■ **YOUR GOAL**: Lay out the lines between the one holding "831e55296291bb5…" and the one holding "Reading left to", inclusive, as a Markdown table with columns Row and Line, leaving out blank lines and pictures.

Chart interpretation exercises:
<<<<
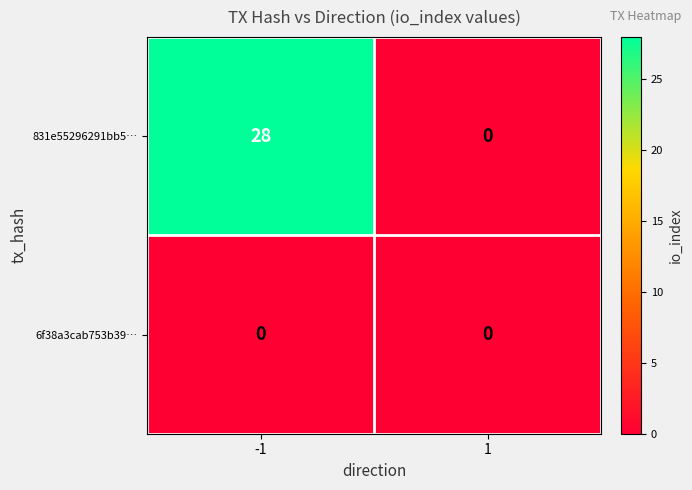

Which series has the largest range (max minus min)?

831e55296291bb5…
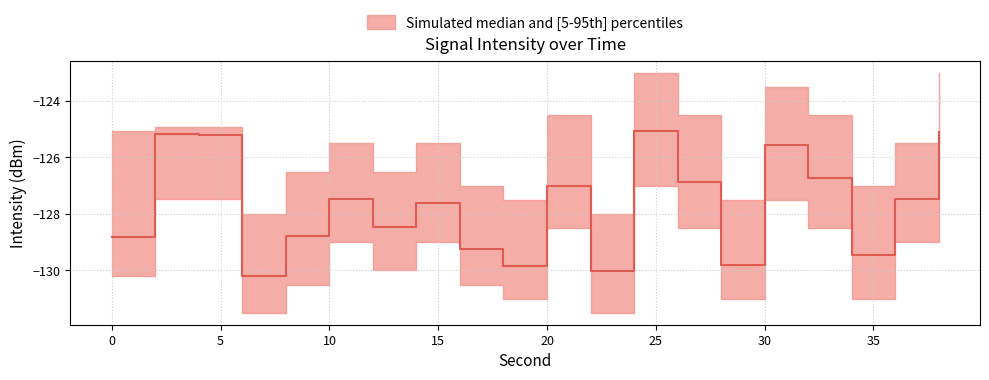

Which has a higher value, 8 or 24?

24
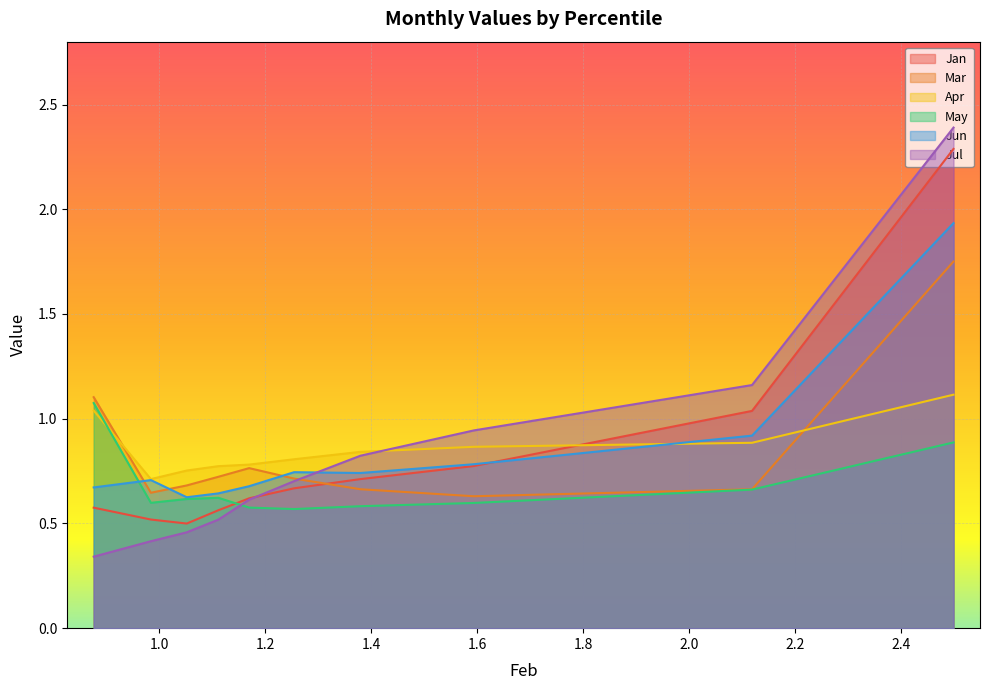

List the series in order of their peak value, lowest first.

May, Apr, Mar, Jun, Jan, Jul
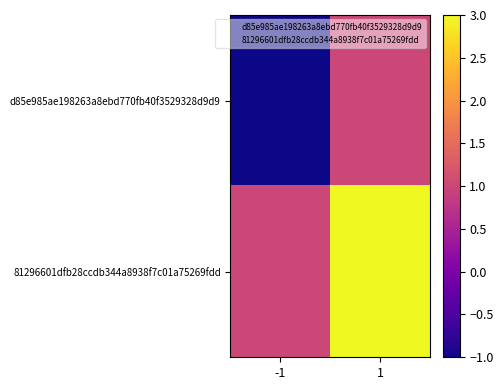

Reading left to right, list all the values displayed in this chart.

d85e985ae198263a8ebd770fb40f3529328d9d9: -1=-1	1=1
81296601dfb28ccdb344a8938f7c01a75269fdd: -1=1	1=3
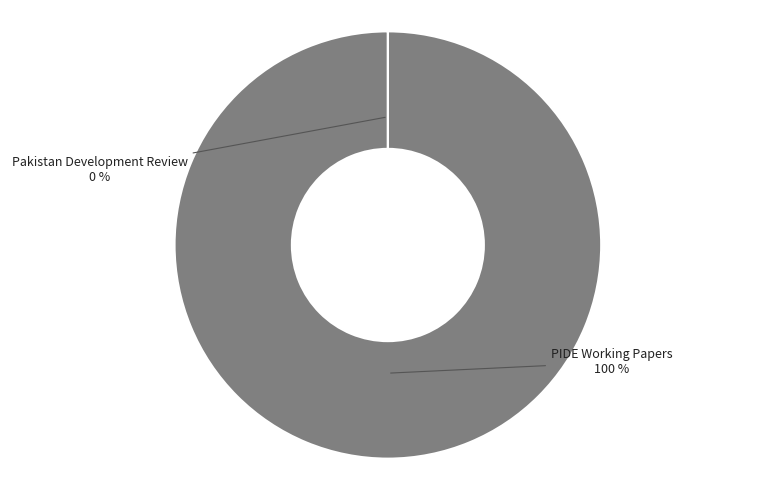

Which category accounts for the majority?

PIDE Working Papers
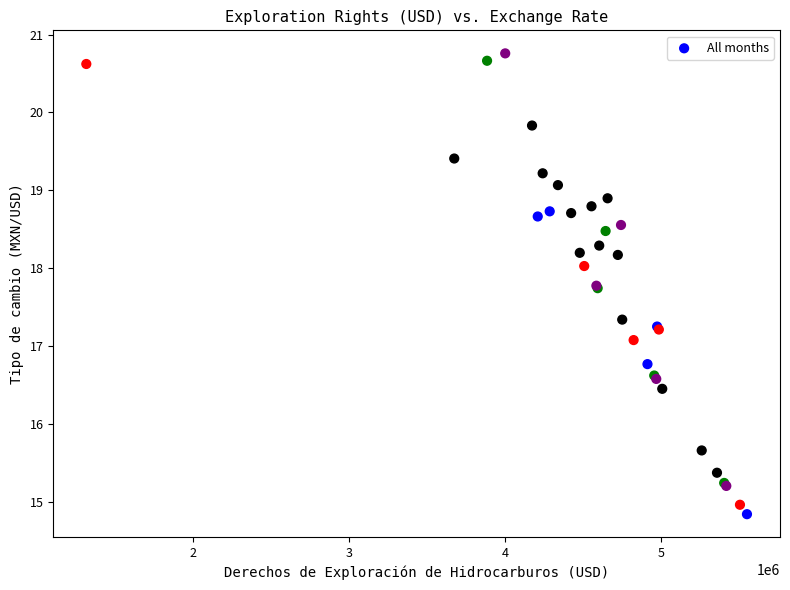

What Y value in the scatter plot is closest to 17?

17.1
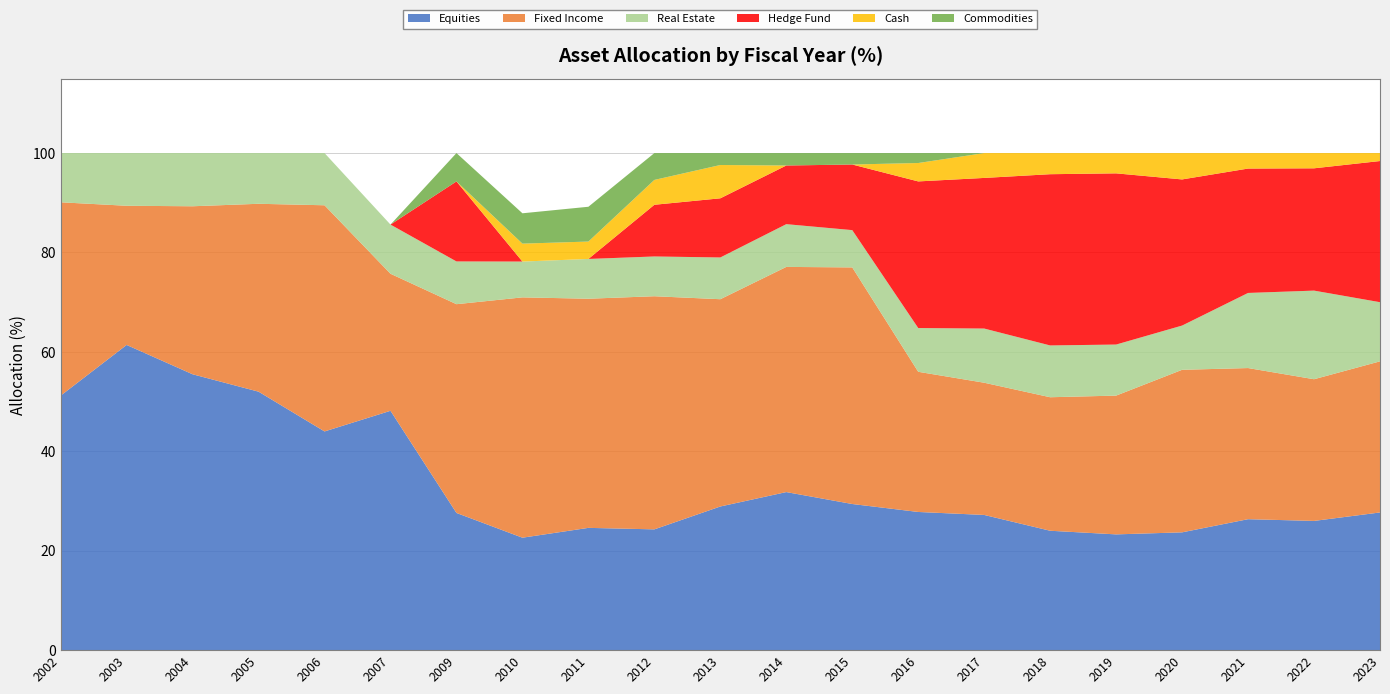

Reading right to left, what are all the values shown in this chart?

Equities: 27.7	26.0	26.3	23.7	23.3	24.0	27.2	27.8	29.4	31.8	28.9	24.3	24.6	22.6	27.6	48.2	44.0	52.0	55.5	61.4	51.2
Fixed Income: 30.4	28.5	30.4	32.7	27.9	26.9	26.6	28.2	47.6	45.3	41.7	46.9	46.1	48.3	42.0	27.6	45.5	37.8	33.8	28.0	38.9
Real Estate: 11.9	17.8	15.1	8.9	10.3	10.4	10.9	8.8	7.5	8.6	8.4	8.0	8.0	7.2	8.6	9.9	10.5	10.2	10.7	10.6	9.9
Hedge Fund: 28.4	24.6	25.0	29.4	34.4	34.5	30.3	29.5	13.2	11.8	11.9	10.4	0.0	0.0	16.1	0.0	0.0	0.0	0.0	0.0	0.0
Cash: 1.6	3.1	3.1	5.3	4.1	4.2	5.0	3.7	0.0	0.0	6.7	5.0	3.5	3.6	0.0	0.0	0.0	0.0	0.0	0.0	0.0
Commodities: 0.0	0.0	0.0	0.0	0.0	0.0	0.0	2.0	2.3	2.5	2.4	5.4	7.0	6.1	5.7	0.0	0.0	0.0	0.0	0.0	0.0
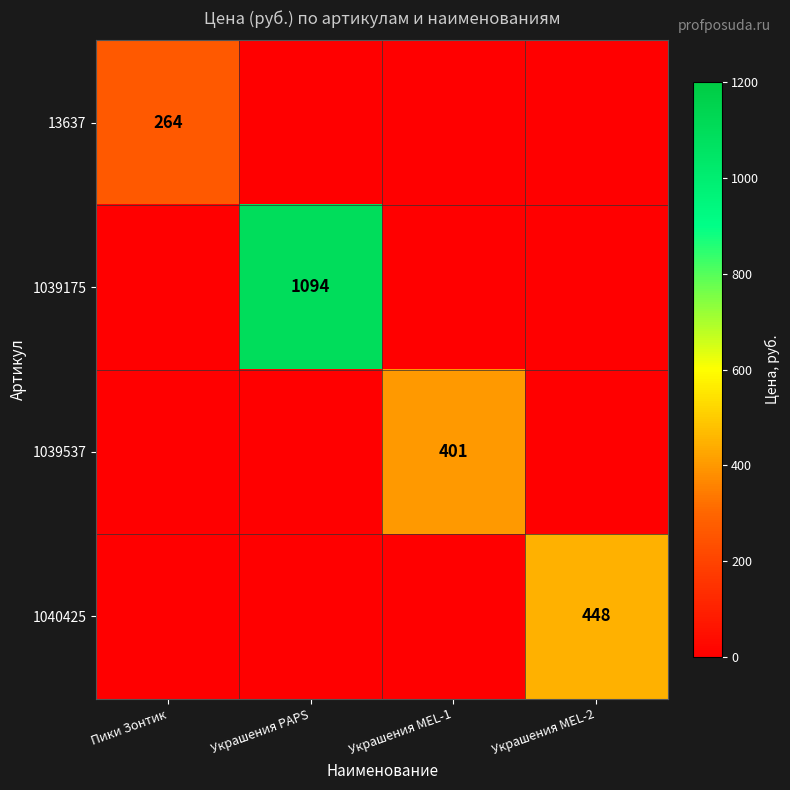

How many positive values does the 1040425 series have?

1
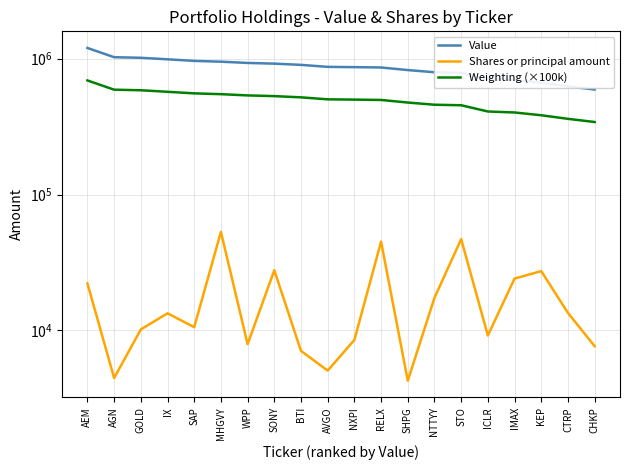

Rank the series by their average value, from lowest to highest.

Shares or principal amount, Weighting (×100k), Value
>>>>
■ **SOLVED PROBLEM**:
| Row | Line |
|---|---|
| 1 | 831e55296291bb5… |
| 2 | Which has a higher value, 8 or 24? |
| 3 | 24 |
| 4 | List the series in order of their peak value, lowest first. |
| 5 | May, Apr, Mar, Jun, Jan, Jul |
| 6 | Reading left to right, list all the values displayed in this chart. |